Science Communication
News Article
BLOWN AWAY
Why are we recycling plastic in Lake Ontario?
By your local limnologist
Spring is in the air…but so is the plastic we’re trying to recycle.
You know that feeling this time of year. The buds are just starting to open, fresh green grass pushing though the soil soaked from melting snow and rain. The air smells clean. You walk along the lakefront path, listening to the waves roll in. And then…you notice it.
Plastic bags caught in tree branches along the creek. Sheets of wrapping imitating groundcover. Looking around, you see bottles, chip bags, coffee cups, lids, cling wrap—everywhere. In the creek itself, plastic stuck to rocks, pulsing with the current like it belongs there.
You keep walking toward the beach. Two swans drift near the shoreline, trying to find a place to land. But along the water’s edge the natural debris is riddled with bottle caps, floss picks, tampon applicators, cigarette butts, and fragments of plastic you can’t even identify anymore. Near the rock groyne, there’s a pocket of water collecting everything. Plastic just sits there, trapped. When the wind picks up, a white plastic bag lifts off the ground, twisting, tumbling, almost dancing as it gets carried down the shoreline. And that’s when it hits you. This isn’t random.
Grimsby is kind of an odd place when you think about it. We’re squeezed between two massive features—the Niagara Escarpment and Lake Ontario. And while it makes for beautiful scenery, it also shapes something we don’t always think about: our rampaging wind.
Here’s the thing. In the spring, the lake stays cold while the land warms up. That difference sets the air in motion. During the day, cooler air moves inland from the lake. At night, it flips, and the wind heads back toward the water. These daily wind shifts, called thermal breezes, can get pretty strong, especially this time of year. And when weather systems roll through? It gets even more intense. Cold air can settle at the base of the escarpment and push everything toward the lake.

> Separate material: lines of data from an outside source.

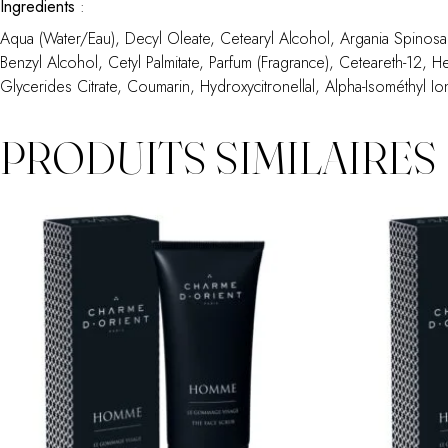
Ingredients
:
Aqua (Water/Eau), Decyl Oleate, Cetearyl Alcohol, Argania Spinosa K
Benzyl Alcohol, Cetyl Palmitate, Parfum (Fragrance), Ceteareth-12,
Glycerides Citrate, Coumarin, Hydroxycitronellal, Alpha-Isométhyl I
PRODUITS SIMILAIRES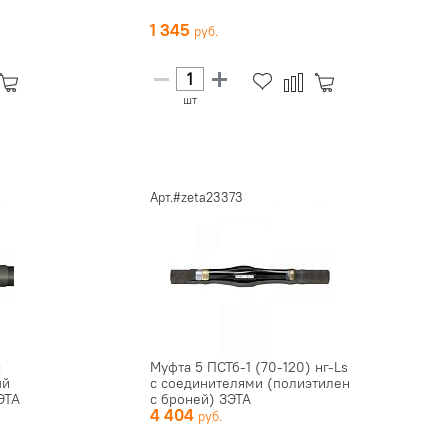
1 345
шт
Арт.#zeta23373
с
Муфта 5 ПСТб-1 (70-120) нг-Ls
ый
с соединителями (полиэтилен
ЭТА
с броней) ЗЭТА
4 404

Which explains something we all deal with on recycling day. You put everything out, hoping it stays where you left it. But by the next morning, you’re chasing bins down the street, picking up cardboard from your neighbour’s yard, watching plastic blow straight toward the lake. It’s become normal. But it shouldn’t be. Even when we try to do the right thing—bagging materials, tying things down—it’s not always enough. These winds don’t care. They pick things up and take them for a joyride around the neighbourhood. And just because plastic has left your curb, it doesn’t disappear. It sticks around. For a very, very long time.
Here’s the part that really matters. Those larger plastic items, what scientists call macroplastics, often get caught in vegetation, creeks, and along the shoreline. But they don’t stay whole forever. Over time, they break down into smaller and smaller pieces called microplastics. These are tiny, less than five millimetres, and they’re now everywhere.

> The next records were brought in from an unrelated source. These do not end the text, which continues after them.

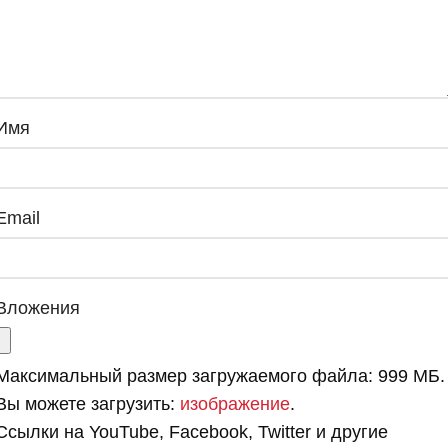
Имя
Email
Вложения
Максимальный размер загружаемого файла: 999 МБ.
Вы можете загрузить:
изображение
.
Ссылки на YouTube, Facebook, Twitter и другие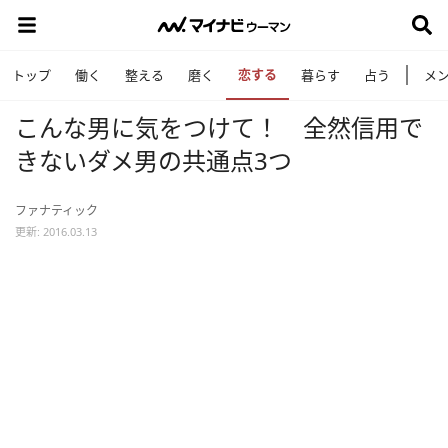
恋する
トップ
働く
整える
磨く
暮らす
占う
メ
こんな男に気をつけて！ 全然信用で
きないダメ男の共通点3つ
ファナティック
更新: 2016.03.13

According to the International Joint Commission, plastic pollution in the Great Lakes includes everything from bags and bottles to fibres and microbeads, many of which eventually break down into these persistent microplastics. They’re small, they move easily, and once they’re out there, they’re incredibly hard to remove. And it doesn’t stop in the environment. Microplastics have now been found in the human body. They can get in through the food we eat, the air we breathe, even through everyday contact. Researchers have detected them in blood, lungs, the liver—even the placenta. We’re still learning what that means for long-term health, but scientists are concerned. And for good reason.
Because what starts as a plastic bag in a tree doesn’t stay there. It breaks apart. It spreads. It becomes part of something much bigger. And as plastics break down, they can release chemicals that interact with water, wildlife, and ecosystems in ways we’re only beginning to understand. The connection is direct. What escapes from our recycling bins often end up in our lake.
Now here’s the important part. This isn’t about pointing fingers at individual people. Honestly, it’s bigger than that. Yes, we can all do our part. But the reality is, this problem is being shaped by something much larger: our geography, our weather, and a waste recovery system that doesn’t fully account for either. We live in a place where strong, predictable winds are just part of life. And yet, our recycling systems aren’t designed with that in mind. That’s a gap. And it’s one we can fix.
The International Joint Commission has been clear: we need to properly manage plastics so they don’t enter the environment in the first place, and that takes more than just good intentions; it takes coordination, policy, and education. As our community grows, especially along the lakeshore, this issue is only going to get worse if we don’t address it now.
We need practical, locally informed solutions. Things like better containment, improved systems, and approaches that actually reflect the reality of living beside a big lake with strong winds. At the same time, there’s still a role for all of us. The small choices matter. How we secure our recycling. How we think about waste. How we talk about these issues with each other. Because this isn’t just about litter. It’s about our lake. Our environment. And, ultimately, our own health.
And that’s something worth caring about.